IN THE 1950s and 1960s, the growth costs of inflation were not considered a serious issue. The surge in inflation in the 1970s and 1980s changed views on this issue radically. Large growth costs surface only at higher rates of inflation, but the upward bias of inflationary persistence argues for keeping the inflation genie tightly in the bottle.
The last quarter of this century has witnessed a prolonged and rather unique spurt of worldwide inflation amid lower growth. After a turbulent two decades, this period now seems to be coming to an end. Very low inflation is again becoming the norm, not only in the industrial world but also in developing regions that had long been plagued by chronic inflation rates of three digits and more. In the industrial countries, growth seems to have permanently dropped. However, in some developing countries that suffered from very high inflation, the reform process may be yielding post-crisis growth rates that are higher than before the crisis.
The transition from high inflation to relative price stability, while not yet universal, has been widespread and dramatic. Brazil, one of the last bastions of very high inflation in Latin America, has recently joined the region’s other successful stabilizers (Bolivia, Chile, Mexico, and, more recently, Argentina and Peru); even in Eastern and Central Europe, the number of countries stabilizing from the post-collapse, hyperinflation explosion is gradually increasing.
Why is it that the prevailing view in the 1950s and 1960s, that the growth costs of inflation are not serious and, indeed, that some inflation is good for growth, has today been discarded? It could be simply that after two decades of rampant and often persistent inflation and growth crises, and the painful lessons of stabilization, we are much wiser than before. Or, it may be that the growth costs of inflation and the importance of keeping it in check only become significant beyond a certain inflation threshold. If so, it may be that the underlying mechanism for low inflation is inherently different from that for much higher inflation.

▸ DATA SUPPLIED:
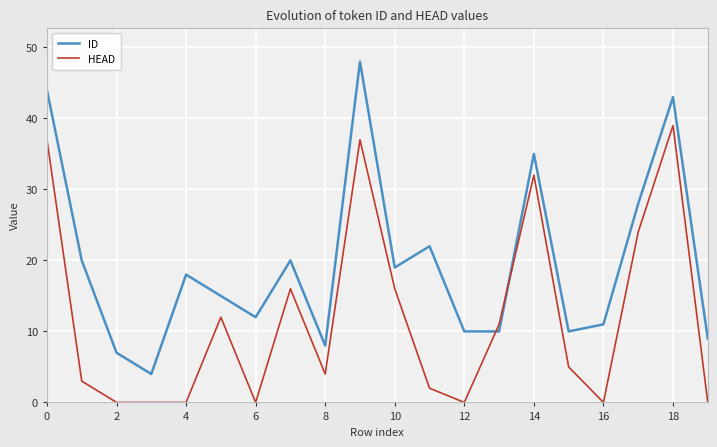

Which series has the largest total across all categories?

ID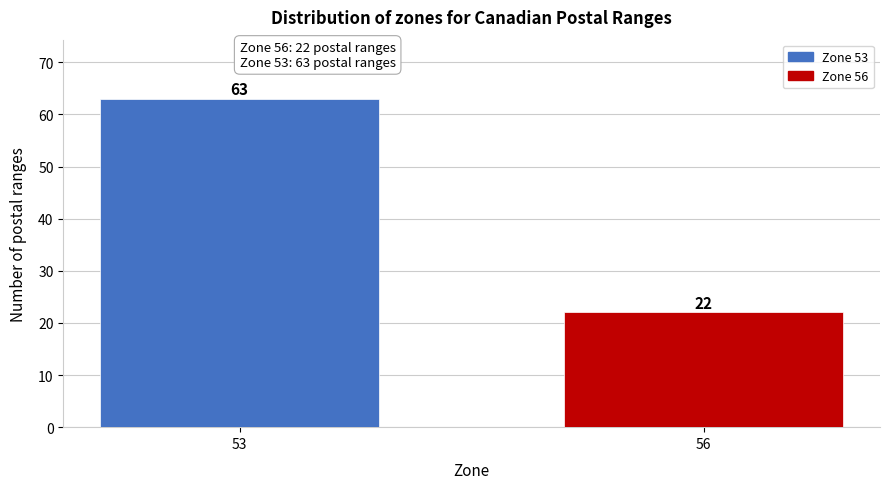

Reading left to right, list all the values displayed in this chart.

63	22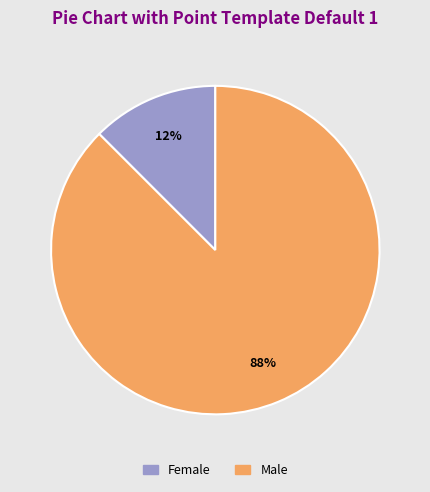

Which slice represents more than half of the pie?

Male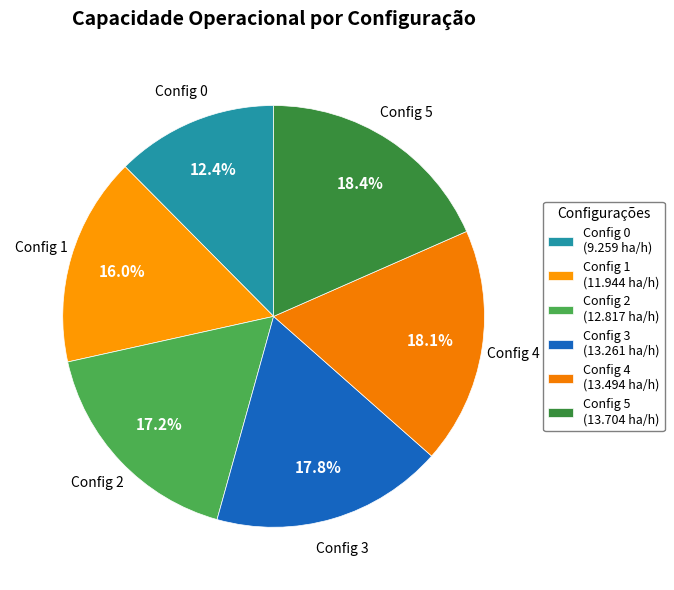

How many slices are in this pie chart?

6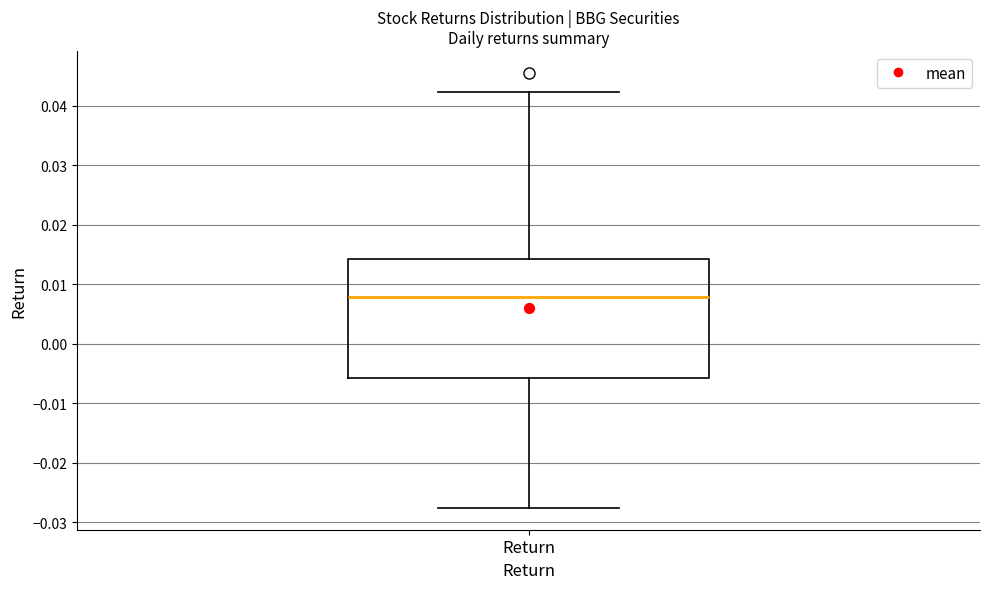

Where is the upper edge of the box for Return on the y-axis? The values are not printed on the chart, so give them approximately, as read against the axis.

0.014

...

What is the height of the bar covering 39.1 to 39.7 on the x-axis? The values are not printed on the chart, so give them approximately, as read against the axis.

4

* * *

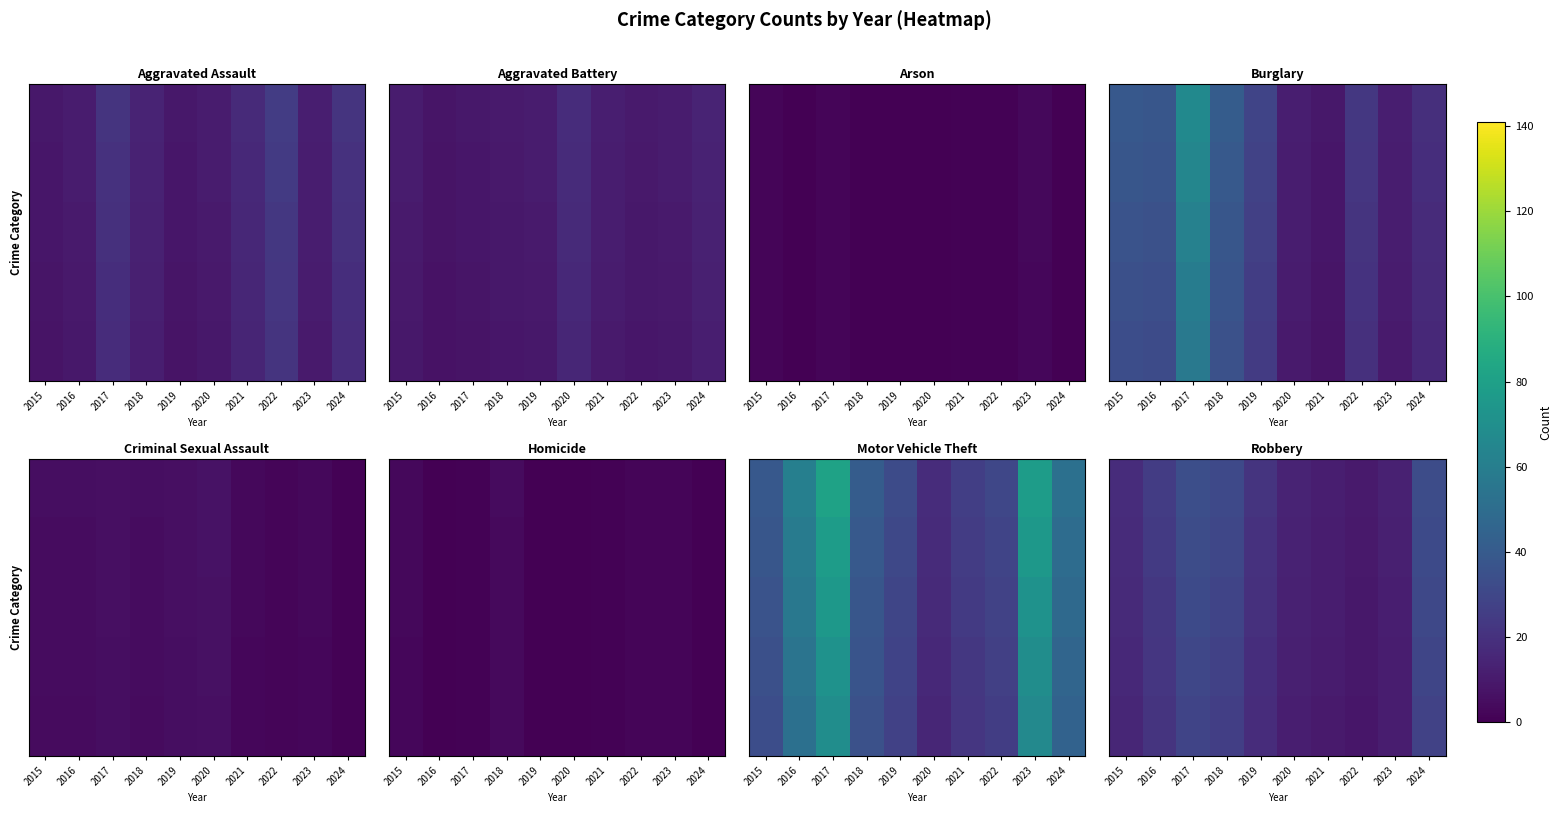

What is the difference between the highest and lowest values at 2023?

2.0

▸ BRIEF A:
Reproduce the inflation passage between "The transition from" and "is gradually increasing.", inclusive.
▸ BRIEF B:
Resume the inflation passage, writing on from the last sentence it shows.
The items come from a different source than the inflation passage.

▸ WRITTEN ANSWER A:
The transition from high inflation to relative price stability, while not yet universal, has been widespread and dramatic. Brazil, one of the last bastions of very high inflation in Latin America, has recently joined the region’s other successful stabilizers (Bolivia, Chile, Mexico, and, more recently, Argentina and Peru); even in Eastern and Central Europe, the number of countries stabilizing from the post-collapse, hyperinflation explosion is gradually increasing.

▸ WRITTEN ANSWER B:
Why worry about low or moderate inflation if the growth costs seem to be less pronounced at those rates? The answer lies in the dynamics of inflation itself. If not held in check, a little inflation can lead to higher inflation, and eventually also to the inevitable costs of low growth.
Studying the evidence
A recent World Bank study of inflation and growth in 127 countries, from 1960 to 1992 shows a close association between rising inflation and diminishing growth rates across a variety of inflation ranges (see Chart 1). Over this period, average growth rates seem to fall only slightly as inflation rates move up to 20-25 percent. But growth rates decline more steeply as inflation rates approach 25-30 percent, and growth rates become increasingly negative at higher rates of inflation.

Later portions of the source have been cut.